| About this exercise |
Each of the entries should be output exactly, with nothing left out.
======== Task input
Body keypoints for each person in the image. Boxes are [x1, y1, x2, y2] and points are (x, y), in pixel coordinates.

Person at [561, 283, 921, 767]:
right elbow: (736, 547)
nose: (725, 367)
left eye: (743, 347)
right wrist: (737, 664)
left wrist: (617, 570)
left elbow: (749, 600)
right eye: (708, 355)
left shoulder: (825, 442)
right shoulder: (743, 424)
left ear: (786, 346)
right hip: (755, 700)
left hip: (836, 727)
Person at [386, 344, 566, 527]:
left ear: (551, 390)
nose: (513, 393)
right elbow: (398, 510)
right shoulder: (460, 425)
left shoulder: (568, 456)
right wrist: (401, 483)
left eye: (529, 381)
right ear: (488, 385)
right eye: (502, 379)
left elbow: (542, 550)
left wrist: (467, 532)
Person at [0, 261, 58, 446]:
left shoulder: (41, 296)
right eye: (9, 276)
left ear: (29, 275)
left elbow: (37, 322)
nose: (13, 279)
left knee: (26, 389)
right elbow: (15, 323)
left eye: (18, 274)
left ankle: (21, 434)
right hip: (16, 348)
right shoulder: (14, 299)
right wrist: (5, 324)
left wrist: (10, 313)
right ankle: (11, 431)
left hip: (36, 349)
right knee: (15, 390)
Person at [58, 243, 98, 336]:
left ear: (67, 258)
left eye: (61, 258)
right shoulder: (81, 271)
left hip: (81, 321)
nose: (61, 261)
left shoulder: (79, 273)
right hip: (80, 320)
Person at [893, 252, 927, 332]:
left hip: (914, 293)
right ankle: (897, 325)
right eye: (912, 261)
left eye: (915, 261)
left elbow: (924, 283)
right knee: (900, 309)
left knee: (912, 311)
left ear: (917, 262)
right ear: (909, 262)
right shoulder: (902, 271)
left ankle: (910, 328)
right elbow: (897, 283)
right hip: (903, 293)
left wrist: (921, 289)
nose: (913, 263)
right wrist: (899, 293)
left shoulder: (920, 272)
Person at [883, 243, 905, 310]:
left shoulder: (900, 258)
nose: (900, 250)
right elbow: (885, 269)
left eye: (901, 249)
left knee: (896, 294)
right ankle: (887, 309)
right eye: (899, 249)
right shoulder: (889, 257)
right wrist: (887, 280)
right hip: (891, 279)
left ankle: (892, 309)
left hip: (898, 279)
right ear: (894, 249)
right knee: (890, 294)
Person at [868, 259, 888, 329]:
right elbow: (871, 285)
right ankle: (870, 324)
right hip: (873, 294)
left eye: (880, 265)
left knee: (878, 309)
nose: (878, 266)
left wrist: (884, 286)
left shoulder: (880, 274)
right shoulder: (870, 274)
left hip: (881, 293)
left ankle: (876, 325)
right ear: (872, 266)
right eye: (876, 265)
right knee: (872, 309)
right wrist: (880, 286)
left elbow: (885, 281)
================
| Exercise result |
Body keypoints for each person in the image. Boxes are [x1, y1, x2, y2] and points are (x, y), in pixel coordinates.

Person at [561, 283, 921, 767]:
right elbow: (736, 547)
nose: (725, 367)
left eye: (743, 347)
right wrist: (737, 664)
left wrist: (617, 570)
left elbow: (749, 600)
right eye: (708, 355)
left shoulder: (825, 442)
right shoulder: (743, 424)
left ear: (786, 346)
right hip: (755, 700)
left hip: (836, 727)
Person at [386, 344, 566, 527]:
left ear: (551, 390)
nose: (513, 393)
right elbow: (398, 510)
right shoulder: (460, 425)
left shoulder: (568, 456)
right wrist: (401, 483)
left eye: (529, 381)
right ear: (488, 385)
right eye: (502, 379)
left elbow: (542, 550)
left wrist: (467, 532)
Person at [0, 261, 58, 446]:
left shoulder: (41, 296)
right eye: (9, 276)
left ear: (29, 275)
left elbow: (37, 322)
nose: (13, 279)
left knee: (26, 389)
right elbow: (15, 323)
left eye: (18, 274)
left ankle: (21, 434)
right hip: (16, 348)
right shoulder: (14, 299)
right wrist: (5, 324)
left wrist: (10, 313)
right ankle: (11, 431)
left hip: (36, 349)
right knee: (15, 390)
Person at [58, 243, 98, 336]:
left ear: (67, 258)
left eye: (61, 258)
right shoulder: (81, 271)
left hip: (81, 321)
nose: (61, 261)
left shoulder: (79, 273)
right hip: (80, 320)
Person at [893, 252, 927, 332]:
left hip: (914, 293)
right ankle: (897, 325)
right eye: (912, 261)
left eye: (915, 261)
left elbow: (924, 283)
right knee: (900, 309)
left knee: (912, 311)
left ear: (917, 262)
right ear: (909, 262)
right shoulder: (902, 271)
left ankle: (910, 328)
right elbow: (897, 283)
right hip: (903, 293)
left wrist: (921, 289)
nose: (913, 263)
right wrist: (899, 293)
left shoulder: (920, 272)
Person at [883, 243, 905, 310]:
left shoulder: (900, 258)
nose: (900, 250)
right elbow: (885, 269)
left eye: (901, 249)
left knee: (896, 294)
right ankle: (887, 309)
right eye: (899, 249)
right shoulder: (889, 257)
right wrist: (887, 280)
right hip: (891, 279)
left ankle: (892, 309)
left hip: (898, 279)
right ear: (894, 249)
right knee: (890, 294)
Person at [868, 259, 888, 329]:
right elbow: (871, 285)
right ankle: (870, 324)
right hip: (873, 294)
left eye: (880, 265)
left knee: (878, 309)
nose: (878, 266)
left wrist: (884, 286)
left shoulder: (880, 274)
right shoulder: (870, 274)
left hip: (881, 293)
left ankle: (876, 325)
right ear: (872, 266)
right eye: (876, 265)
right knee: (872, 309)
right wrist: (880, 286)
left elbow: (885, 281)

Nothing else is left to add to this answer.